Hay algo profundamente desconcertante y, a la vez, maravilloso, en salir del cine con los ojos húmedos por una historia que, sobre el papel, podría parecer fría o técnica. Eso es exactamente lo que me ha pasado con Proyecto Salvación (también conocida como “Proyecto Hail Mary”). Y sí, conviene decirlo sin rodeos: nunca pensé que acabaría emocionándome con una roca.
La película, protagonizada por Ryan Gosling, se sitúa en ese terreno tan difícil de equilibrar dentro de la ciencia ficción: no es tan rigurosamente científica como Interstellar, pero tampoco se entrega por completo a la fantasía desatada. Y precisamente ahí está su mayor virtud. Se mueve “a caballo” entre lo plausible y lo imaginativo, y lo hace con una naturalidad que desarma, aunque el científico Neil Degrasse Tyson dio su aprobación como científico. Parte de la crítica ha señalado que la película simplifica algunos conceptos científicos, o que toma ciertas licencias narrativas. Es cierto. Pero también es cierto que esa no parece ser su prioridad. Donde otras obras buscan impresionar desde el dato o la teoría, Proyecto Salvación apuesta por algo más arriesgado: la conexión emocional.
Y funciona.
Porque lo que realmente sostiene la historia no es el “cómo” sino el “para qué”. La supervivencia, la soledad, la necesidad de entender al otro… son temas que atraviesan la película con una sensibilidad inesperada. No pretende ser un tratado de astrofísica, sino una historia sobre vínculos, incluso cuando esos vínculos desafían toda lógica.
Si hay un elemento que eleva la película, ese es Rocky. Sin entrar en spoilers, basta decir que su presencia transforma completamente el tono del relato. Lo que podría haber sido una historia más de supervivencia espacial se convierte en algo mucho más íntimo. Rocky no solo es entrañable; es profundamente humano en su forma de relacionarse, a pesar de no serlo. Y ahí es donde la película da un giro brillante: consigue que el espectador empatice, ría y, sí, llore con algo que en principio no debería provocar nada de eso.

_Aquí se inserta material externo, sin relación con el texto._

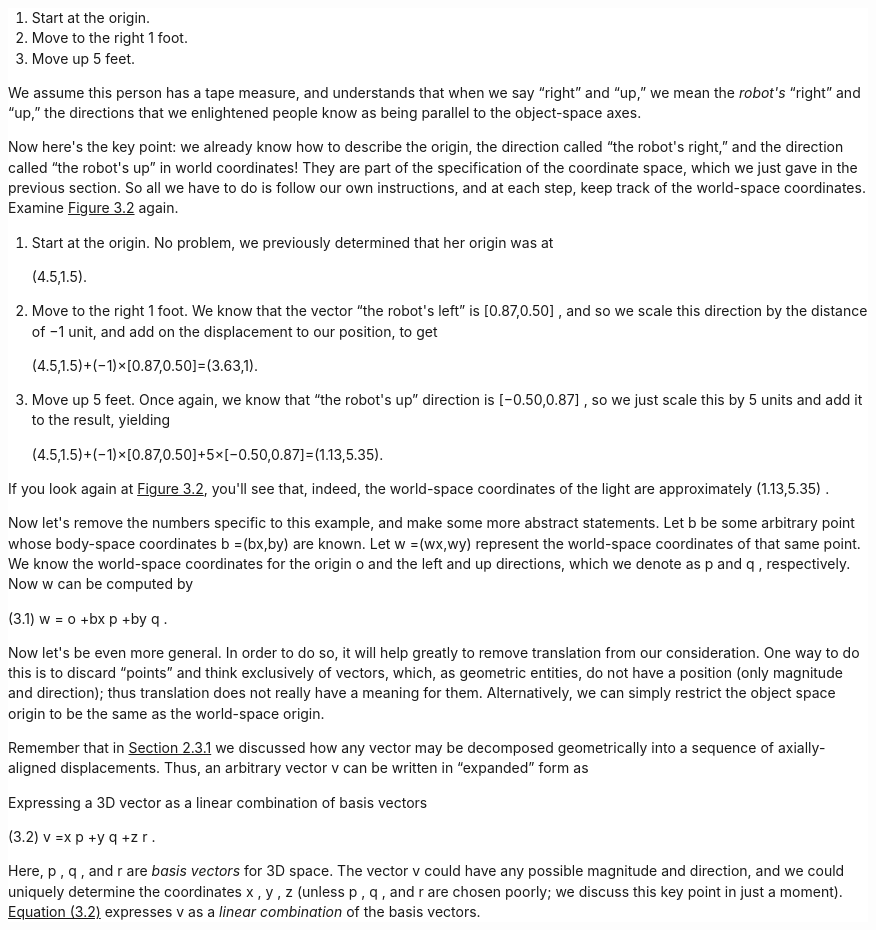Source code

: 1.  Start at the origin.
2.  Move to the right 1 foot.
3.  Move up 5 feet.

We assume this person has a tape measure, and understands that when we say “right” and “up,” we mean the _robot's_ “right” and “up,” the directions that we enlightened people know as being parallel to the object-space axes.

Now here's the key point: we already know how to describe the origin, the direction called “the robot's right,” and the direction called “the robot's up” in world coordinates! They are part of the specification of the coordinate space, which we just gave in the previous section. So all we have to do is follow our own instructions, and at each step, keep track of the world-space coordinates. Examine [Figure 3.2](#object_inertial_world_spaces) again.

1.  Start at the origin. No problem, we previously determined that her origin was at
    
    (4.5,1.5).
    
2.  Move to the right 1 foot. We know that the vector “the robot's left” is \[0.87,0.50\] , and so we scale this direction by the distance of −1 unit, and add on the displacement to our position, to get
    
    (4.5,1.5)+(−1)×\[0.87,0.50\]\=(3.63,1).
    
3.  Move up 5 feet. Once again, we know that “the robot's up” direction is \[−0.50,0.87\] , so we just scale this by 5 units and add it to the result, yielding
    
    (4.5,1.5)+(−1)×\[0.87,0.50\]+5×\[−0.50,0.87\]\=(1.13,5.35).
    

If you look again at [Figure 3.2](#object_inertial_world_spaces), you'll see that, indeed, the world-space coordinates of the light are approximately (1.13,5.35) .

Now let's remove the numbers specific to this example, and make some more abstract statements. Let b be some arbitrary point whose body-space coordinates b \=(bx,by) are known. Let w \=(wx,wy) represent the world-space coordinates of that same point. We know the world-space coordinates for the origin o and the left and up directions, which we denote as p and q , respectively. Now w can be computed by

(3.1) w \= o +bx p +by q .

Now let's be even more general. In order to do so, it will help greatly to remove translation from our consideration. One way to do this is to discard “points” and think exclusively of vectors, which, as geometric entities, do not have a position (only magnitude and direction); thus translation does not really have a meaning for them. Alternatively, we can simply restrict the object space origin to be the same as the world-space origin.

Remember that in [Section 2.3.1](vectors.html#series_of_displacements) we discussed how any vector may be decomposed geometrically into a sequence of axially-aligned displacements. Thus, an arbitrary vector v can be written in “expanded” form as

Expressing a 3D vector as a linear combination of basis vectors

(3.2) v \=x p +y q +z r .

Here, p , q , and r are _basis vectors_ for 3D space. The vector v could have any possible magnitude and direction, and we could uniquely determine the coordinates x , y , z (unless p , q , and r are chosen poorly; we discuss this key point in just a moment). [Equation (3.2)](#vector_as_linear_combination_of_basis_3d) expresses v as a _linear combination_ of the basis vectors.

Desde una perspectiva especialmente interesante, y aquí entra mi mirada como traductora, la película pone un énfasis precioso en la comunicación. No se trata solo de entender palabras, sino de construir un lenguaje común, de negociar significados, de interpretar intenciones. Este aspecto no siempre ha sido tan comentado en las críticas generales, más centradas en la ciencia o el espectáculo, pero para mí es uno de los pilares de la película. La manera en que se representa el proceso de traducción, de adaptación lingüística y cultural, es sorprendentemente respetuosa y, en algunos momentos, incluso emocionante.

Visualmente, la película apuesta por una iluminación muy cuidada, con una paleta que acompaña perfectamente el viaje emocional del protagonista. No busca el impacto constante, sino la coherencia estética.
La música, por su parte, es otro acierto. Lejos de saturar, acompaña. Subraya sin invadir. Y en los momentos clave, consigue exactamente lo que debe: quedarse un paso por detrás de la emoción para que esta respire.
En cuanto a Ryan Gosling, cumple. No es una interpretación especialmente transformadora, pero tampoco lo necesita. Su actuación se apoya más en la contención que en el exceso, lo cual encaja bien con el tono de la película. Funciona, sin robar protagonismo a lo verdaderamente importante: la relación que se construye en pantalla.
Es una película que sorprende, que emociona y que, contra todo pronóstico, te hace salir del cine pensando en lo improbable… y en lo profundamente necesario que es entender al otro, aunque venga de otro mundo.
Y sí: llorar por una roca. Quién lo iba a decir.